### EXERCISE PROMPT
In the records below, find the line containing "HEALTHY「ヘルシー」" and print it and every line after it exactly, through the end. Skip pictures.

━━━━━━

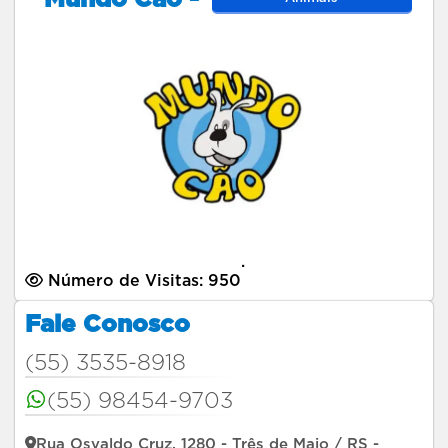
.
Número de Visitas: 950
Fale Conosco
(55) 3535-8918
(55) 98454-9703
Rua Osvaldo Cruz, 1280 - Três de Maio / RS -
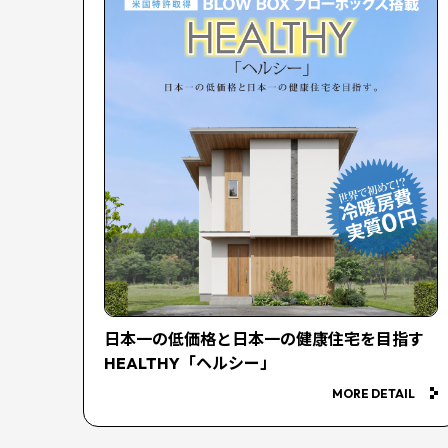
日本一の低価格と日本一の健康住宅を目指す
HEALTHY「ヘルシー」
MORE DETAIL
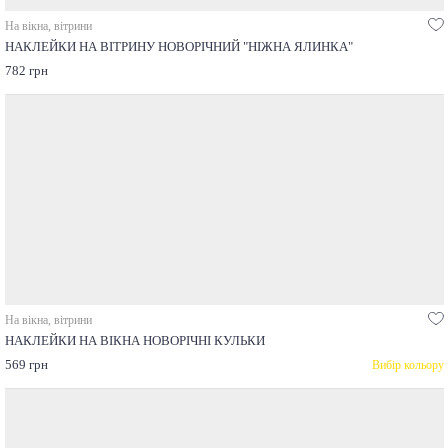
На вікна, вітрини
НАКЛЕЙКИ НА ВІТРИНУ НОВОРІЧНИЙ "НІЖНА ЯЛИНКА"
782 грн
На вікна, вітрини
НАКЛЕЙКИ НА ВІКНА НОВОРІЧНІ КУЛЬКИ
569 грн
Вибір кольору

━━━━━━

### OUTPUT OF THE EXERCISE
HEALTHY「ヘルシー」
MORE DETAIL
На вікна, вітрини
НАКЛЕЙКИ НА ВІТРИНУ НОВОРІЧНИЙ "НІЖНА ЯЛИНКА"
782 грн
На вікна, вітрини
НАКЛЕЙКИ НА ВІКНА НОВОРІЧНІ КУЛЬКИ
569 грн
Вибір кольору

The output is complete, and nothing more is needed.